Обернувшись, я вижу, что Оромэ крепко держит Атара за пояс, чтобы не дать ему спрыгнуть со скалы, а Атар отчаянно вырывается, не понимая, что этот прыжок не только не спасет мальчиков, но и погубит его самого. Ветер доносит низкий рык, и, словно примерзнув к месту, я только бессильно смотрю, как огромная волчица, выше Тьелкормо, приближается к моему младшему брату. Уши наполняет мешанина звуков — Макалаурэ всхлипывает, и, проведя рукой по глазам, чтобы яснее видеть, я замечаю, что сам рыдаю и кричу. Атар все еще бьется в хватке Оромэ — один из самых могущественных из аманэльдар в руках Валы. Но никто из нас не в силах спасти мальчиков, и, видя, как волчица приседает на задние лапы, готовясь к прыжку, я ищу в себе силы закрыть глаза, отвести взгляд…
Волчица взвивается в воздух.
В эту самую минуту Финдекано прыгает вперед и сбивает Карнистира с ног, накрывая малыша своим хрупким телом, и волчица, рыча, падает на них сверху, и ее клыки распарывают спину Финдекано.
Тьелкормо что-то кричит — и мы все замираем.
В застывшем воздухе все звуки разносятся отчетливо — но я никогда не слышал языка, на котором говорит брат. Однако волчица замирает, перестав терзать плащ Финдекано, и поводит ушами в сторону Тьелкормо. Атар снова пытается вырваться из рук Оромэ, чтобы дотянуться до лука со стрелами, но Вала стискивает его руки и шипит:
— Тсс, слушай!
Тьелкормо продолжает говорить. Глаза у него широко раскрыты, словно сам он удивлен звукам, исходящим из его уст. Волчица убирает лапы со спины Финдекано и направляется к Тьелкормо.

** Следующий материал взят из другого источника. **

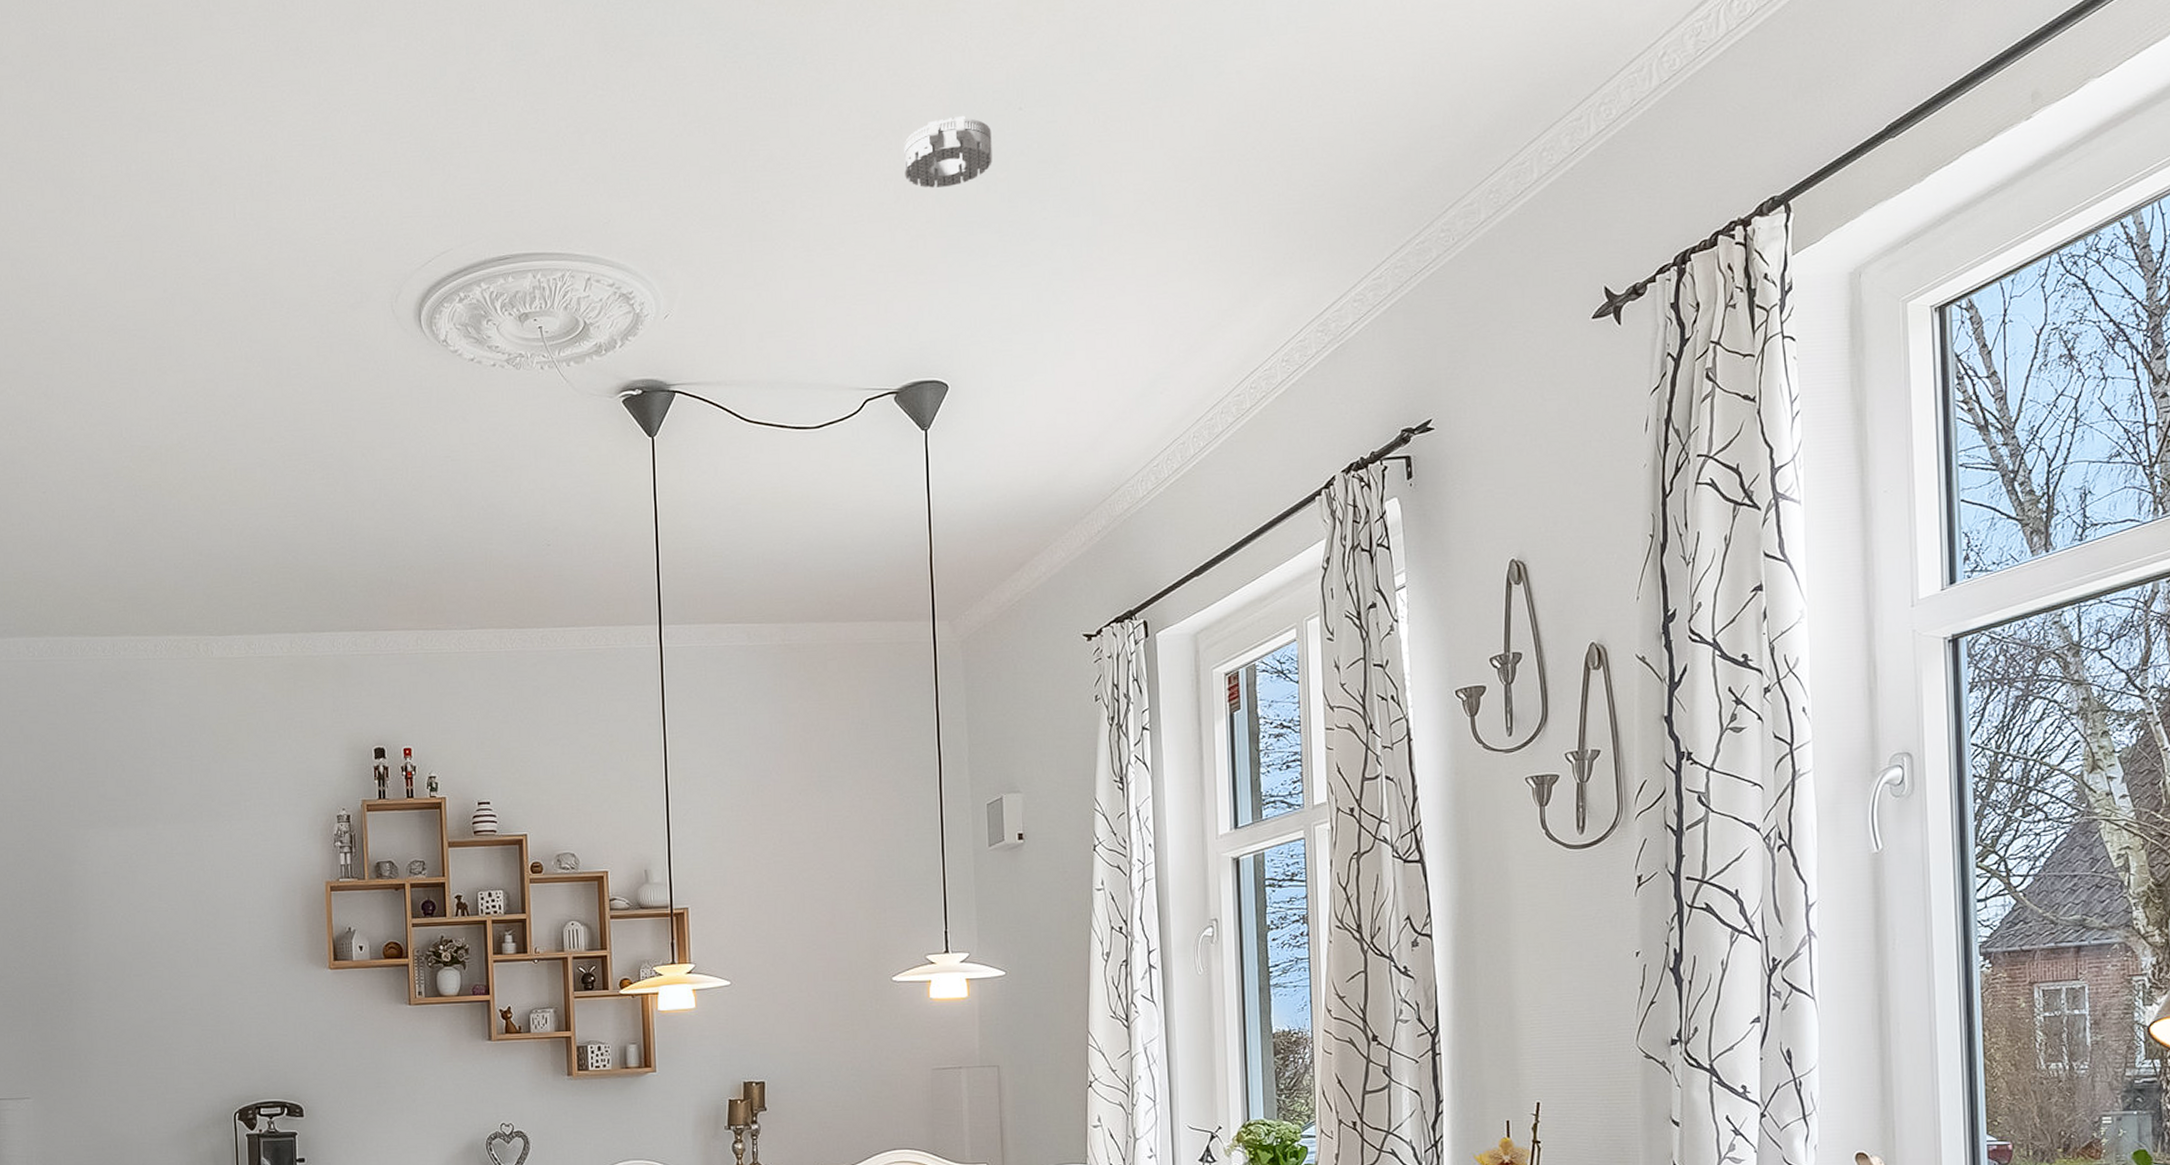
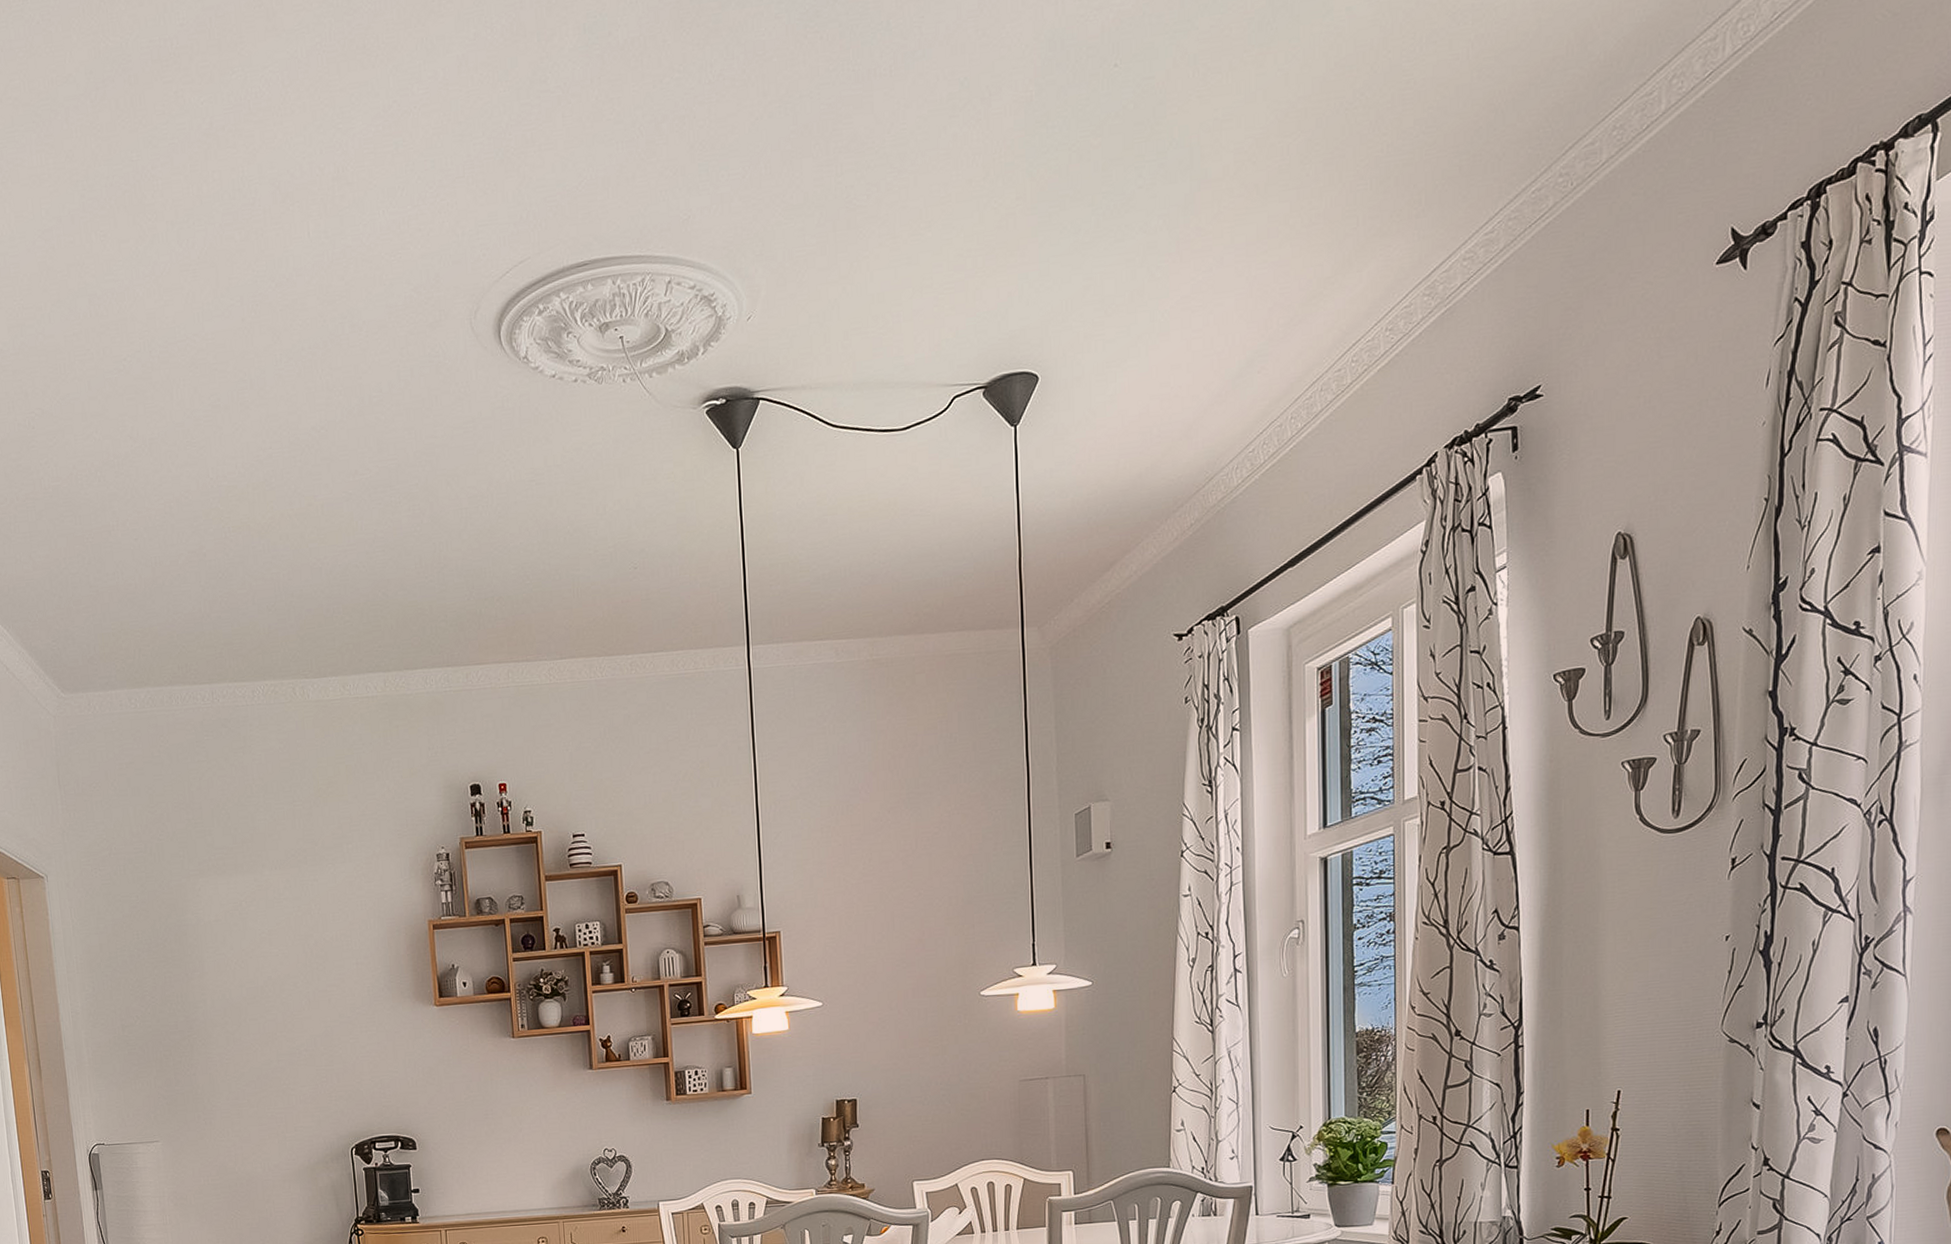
smoke detector: present [904,115,992,188] -> none [993,76,1086,160]

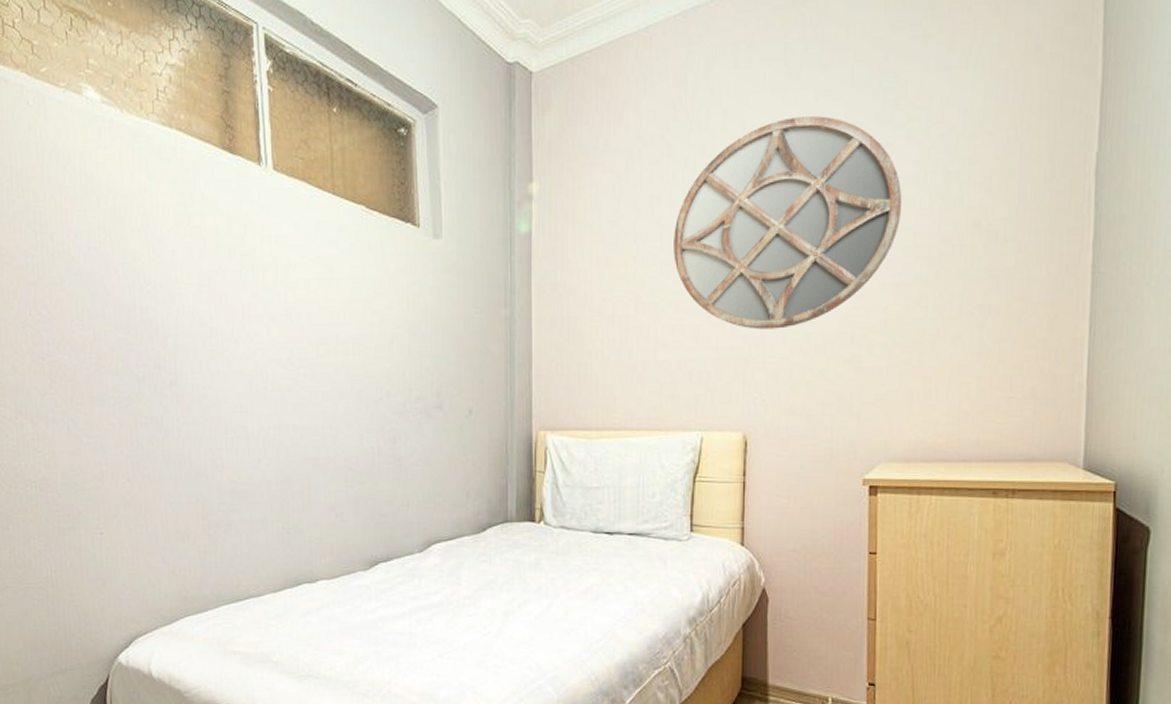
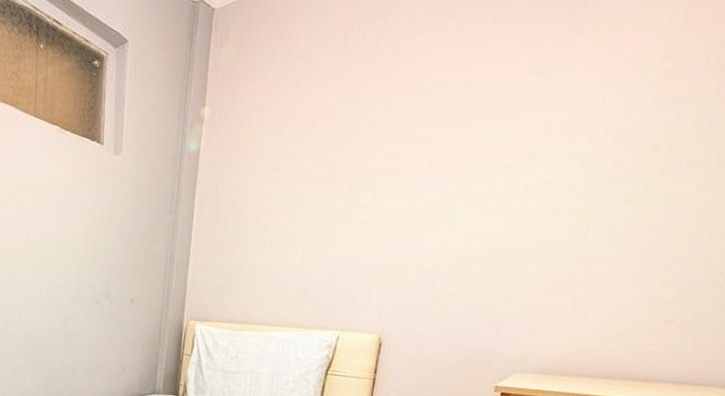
mirror: present [673,116,903,330] -> none [329,42,576,243]

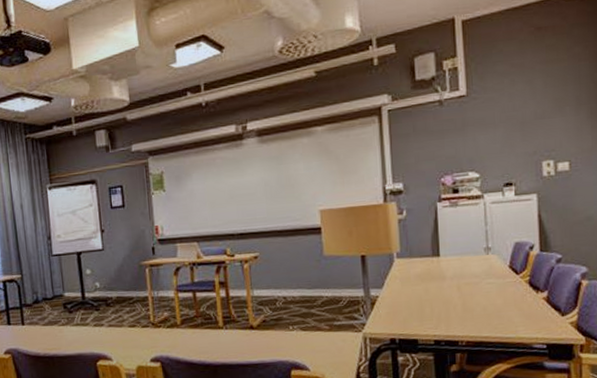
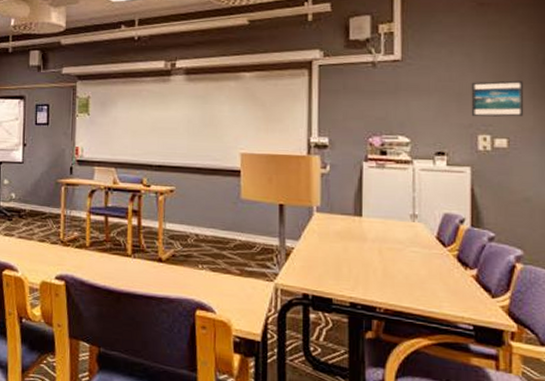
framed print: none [533,102,583,144] -> present [471,80,524,117]

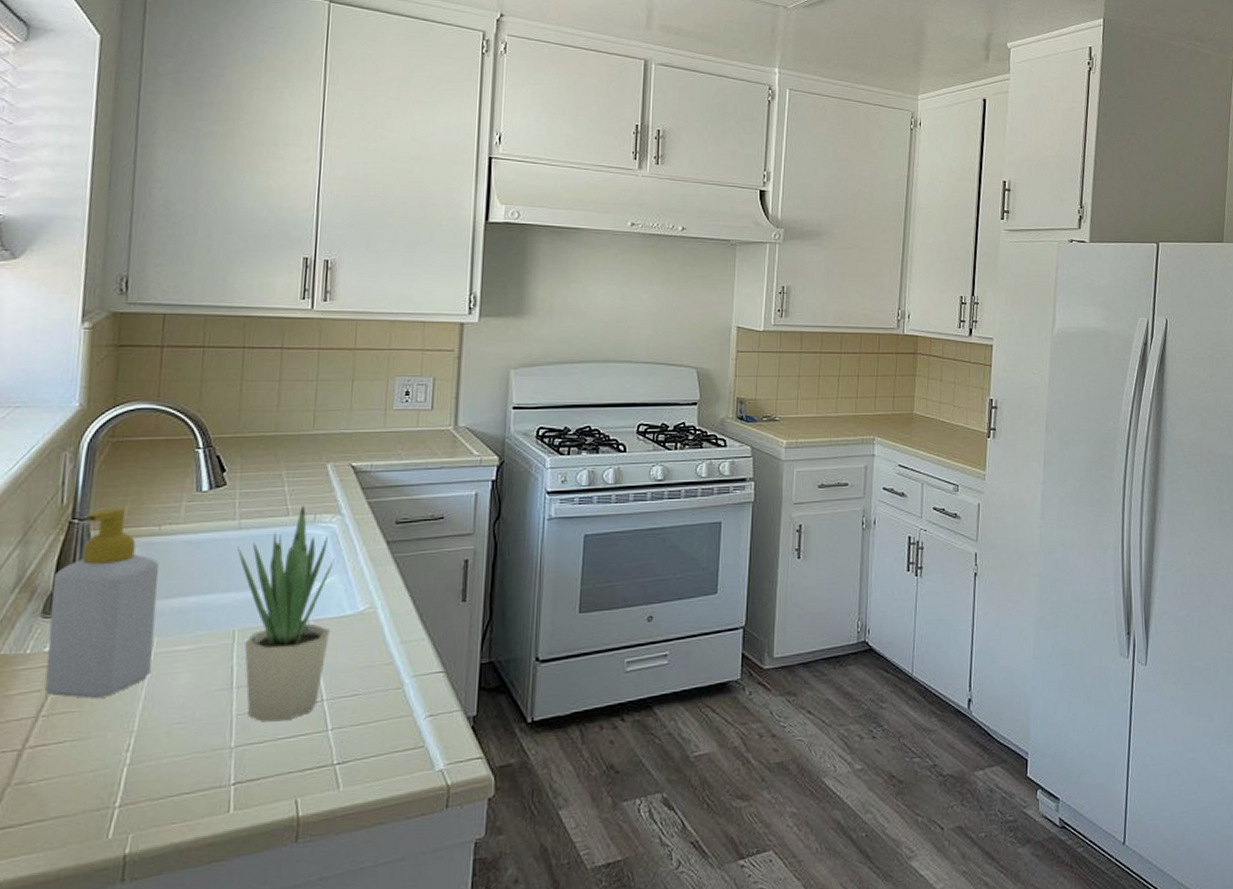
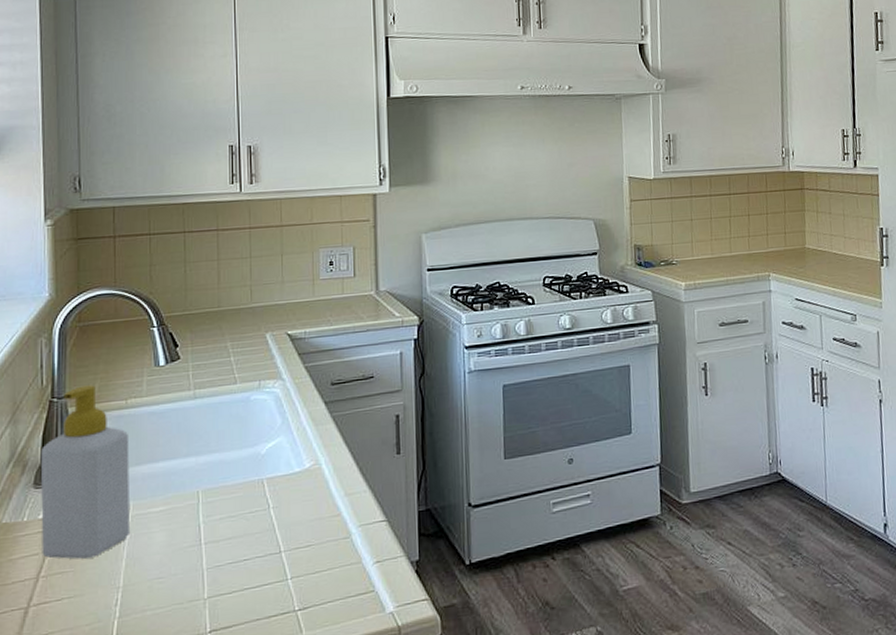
potted plant: present [237,504,336,722] -> none [195,372,283,574]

— Она как на ладони! Я сниму ее! — умоляет Атар, но Оромэ лишь крепче сжимает руки.
Тьелкормо падает на колени — а потом спиной в грязь.
Волчица смыкает челюсти на его горле; Тьелкормо зажмуривается и говорит еще быстрее, отчаяннее — но ее клыки так и не погружаются в нежную податливую плоть. Волчица отпускает моего брата и обнюхивает его с ног до головы.
Финдекано поднимается и начинает возиться с завязками на заплечном мешке Карнистира; из открытого мешка к нашему изумлению выпрыгивает волчонок и, взлаивая и оскальзываясь в грязи, бежит к матери. Волчица смотрит на детеныша, потом на Тьелкормо; тот добавляет еще несколько слов на этом странном наречии, и тогда волчица берет волчонка в пасть и трусцой удаляется к одной из пещер.
***
Мы спускаемся в долину в считанные минуты, но, не успеваем оказаться на ровной земле, как навстречу нам уже бежит зареванный Карнистир. Глаза у малыша так опухли от слез, что превратились в щелочки, он то и дело спотыкается о камни, пока, наконец, не попадает в объятия отца.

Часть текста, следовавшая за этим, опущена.